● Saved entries

+++++

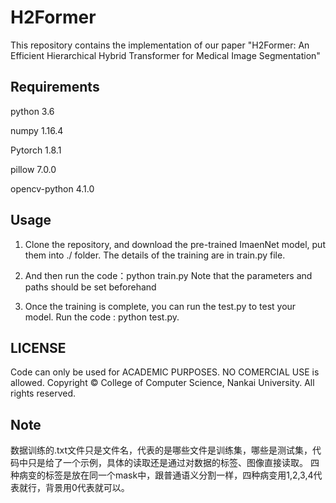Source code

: # H2Former
This repository contains the implementation of our paper "H2Former: An Efficient Hierarchical Hybrid Transformer for Medical Image Segmentation"

## Requirements

python 3.6

numpy 1.16.4

Pytorch 1.8.1

pillow 7.0.0

opencv-python 4.1.0


## Usage

1. Clone the repository, and download the pre-trained ImaenNet model, put them into ./ folder. 
   The details of the training are in train.py file.

2.  And then run the code：python train.py
    Note that the parameters and paths should be set beforehand

4. Once the training is complete, you can run the test.py to test your model.
   Run the code : python test.py.

## LICENSE
 Code can only be used for ACADEMIC PURPOSES. NO COMERCIAL USE is allowed.
 Copyright © College of Computer Science, Nankai University. All rights reserved.

## Note

数据训练的.txt文件只是文件名，代表的是哪些文件是训练集，哪些是测试集，代码中只是给了一个示例，具体的读取还是通过对数据的标签、图像直接读取。
四种病变的标签是放在同一个mask中，跟普通语义分割一样，四种病变用1,2,3,4代表就行，背景用0代表就可以。



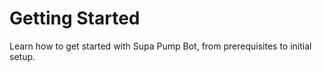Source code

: # Getting Started

Learn how to get started with Supa Pump Bot, from prerequisites to initial setup. 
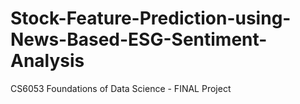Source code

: # Stock-Feature-Prediction-using-News-Based-ESG-Sentiment-Analysis
CS6053 Foundations of Data Science - FINAL Project
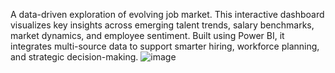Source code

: A data-driven exploration of evolving job market. This interactive dashboard visualizes key insights across emerging talent trends, salary benchmarks, market dynamics, and employee sentiment. Built using Power BI, it integrates multi-source data to support smarter hiring, workforce planning, and strategic decision-making.
![image](https://github.com/user-attachments/assets/66b76624-3069-4e6a-a89c-ea0e2cd9819f)
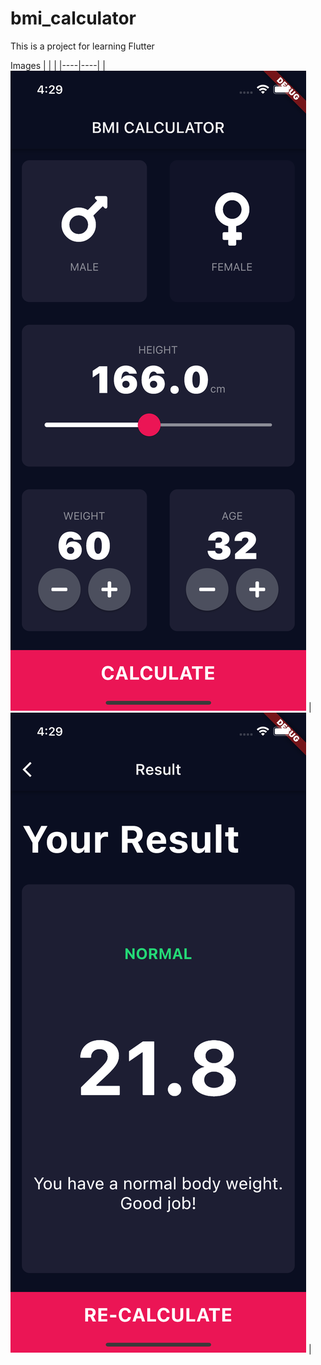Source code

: # bmi_calculator

This is a project for learning Flutter

Images
|  |  |
|----|----|
|![image description](resources/result-page.png) | ![image description](resources/input-page.png) |


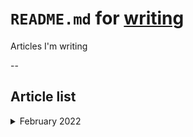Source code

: # `README.md` for [writing](https://github.com/Yukino-Ai/writing)

Articles I'm writing

--

## Article list

<details><summary>February 2022</summary>

| Title               | ID   | Topic       | Date                    |
| ------------------- | ---- | ----------- | ----------------------- |
| Crystal Caterpillar | `cc` | Probability | February 5, 2022 -> ... |

</details>
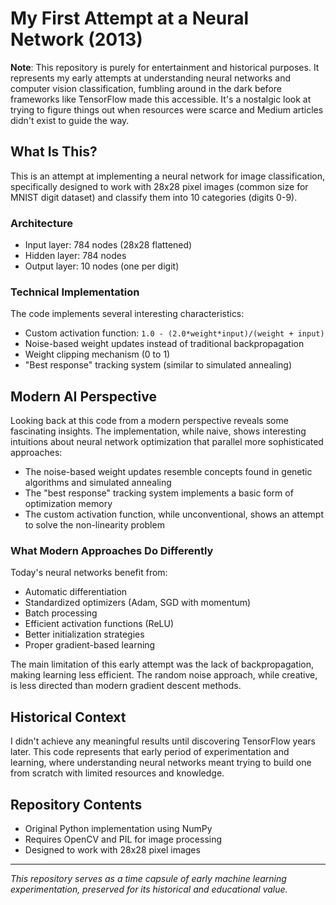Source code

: # My First Attempt at a Neural Network (2013)

**Note**: This repository is purely for entertainment and historical purposes. It represents my early attempts at understanding neural networks and computer vision classification, fumbling around in the dark before frameworks like TensorFlow made this accessible. It's a nostalgic look at trying to figure things out when resources were scarce and Medium articles didn't exist to guide the way.

## What Is This?

This is an attempt at implementing a neural network for image classification, specifically designed to work with 28x28 pixel images (common size for MNIST digit dataset) and classify them into 10 categories (digits 0-9).

### Architecture
- Input layer: 784 nodes (28x28 flattened)
- Hidden layer: 784 nodes 
- Output layer: 10 nodes (one per digit)

### Technical Implementation
The code implements several interesting characteristics:
- Custom activation function: `1.0 - (2.0*weight*input)/(weight + input)`
- Noise-based weight updates instead of traditional backpropagation
- Weight clipping mechanism (0 to 1)
- "Best response" tracking system (similar to simulated annealing)

## Modern AI Perspective

Looking back at this code from a modern perspective reveals some fascinating insights. The implementation, while naive, shows interesting intuitions about neural network optimization that parallel more sophisticated approaches:

- The noise-based weight updates resemble concepts found in genetic algorithms and simulated annealing
- The "best response" tracking system implements a basic form of optimization memory
- The custom activation function, while unconventional, shows an attempt to solve the non-linearity problem

### What Modern Approaches Do Differently
Today's neural networks benefit from:
- Automatic differentiation
- Standardized optimizers (Adam, SGD with momentum)
- Batch processing
- Efficient activation functions (ReLU)
- Better initialization strategies
- Proper gradient-based learning

The main limitation of this early attempt was the lack of backpropagation, making learning less efficient. The random noise approach, while creative, is less directed than modern gradient descent methods.

## Historical Context
I didn't achieve any meaningful results until discovering TensorFlow years later. This code represents that early period of experimentation and learning, where understanding neural networks meant trying to build one from scratch with limited resources and knowledge.

## Repository Contents
- Original Python implementation using NumPy
- Requires OpenCV and PIL for image processing
- Designed to work with 28x28 pixel images

---
*This repository serves as a time capsule of early machine learning experimentation, preserved for its historical and educational value.*
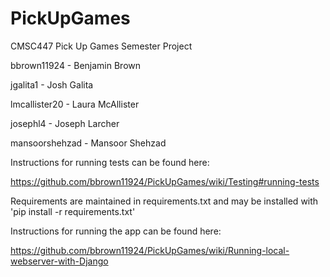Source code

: # PickUpGames
CMSC447 Pick Up Games Semester Project

bbrown11924 - Benjamin Brown

jgalita1 - Josh Galita

lmcallister20 - Laura McAllister

josephl4 - Joseph Larcher

mansoorshehzad	- Mansoor Shehzad

Instructions for running tests can be found here:

https://github.com/bbrown11924/PickUpGames/wiki/Testing#running-tests

Requirements are maintained in requirements.txt and may be installed with 'pip install -r requirements.txt'

Instructions for running the app can be found here:

https://github.com/bbrown11924/PickUpGames/wiki/Running-local-webserver-with-Django
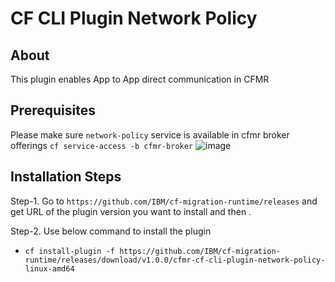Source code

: # CF CLI Plugin Network Policy

## About
This plugin enables App to App direct communication in CFMR

## Prerequisites
Please make sure `network-policy` service is available in cfmr broker offerings
`cf service-access -b cfmr-broker`
![image](https://user-images.githubusercontent.com/84785003/130772976-1b0246a0-44fd-4f17-afdb-1fff84f1cab5.png)

## Installation Steps
Step-1. Go to `https://github.com/IBM/cf-migration-runtime/releases` and get URL of the plugin version you want to install and then .

Step-2. Use below command to install the plugin
- `cf install-plugin -f https://github.com/IBM/cf-migration-runtime/releases/download/v1.0.0/cfmr-cf-cli-plugin-network-policy-linux-amd64`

+++++

● Task instructions
Take the line that contains "This plugin enables" and each line after it down to the last of the records, and retype them exactly; add nothing else.

● Solution below
This plugin enables App to App direct communication in CFMR

## Prerequisites
Please make sure `network-policy` service is available in cfmr broker offerings
`cf service-access -b cfmr-broker`
![image](https://user-images.githubusercontent.com/84785003/130772976-1b0246a0-44fd-4f17-afdb-1fff84f1cab5.png)

## Installation Steps
Step-1. Go to `https://github.com/IBM/cf-migration-runtime/releases` and get URL of the plugin version you want to install and then .

Step-2. Use below command to install the plugin
- `cf install-plugin -f https://github.com/IBM/cf-migration-runtime/releases/download/v1.0.0/cfmr-cf-cli-plugin-network-policy-linux-amd64`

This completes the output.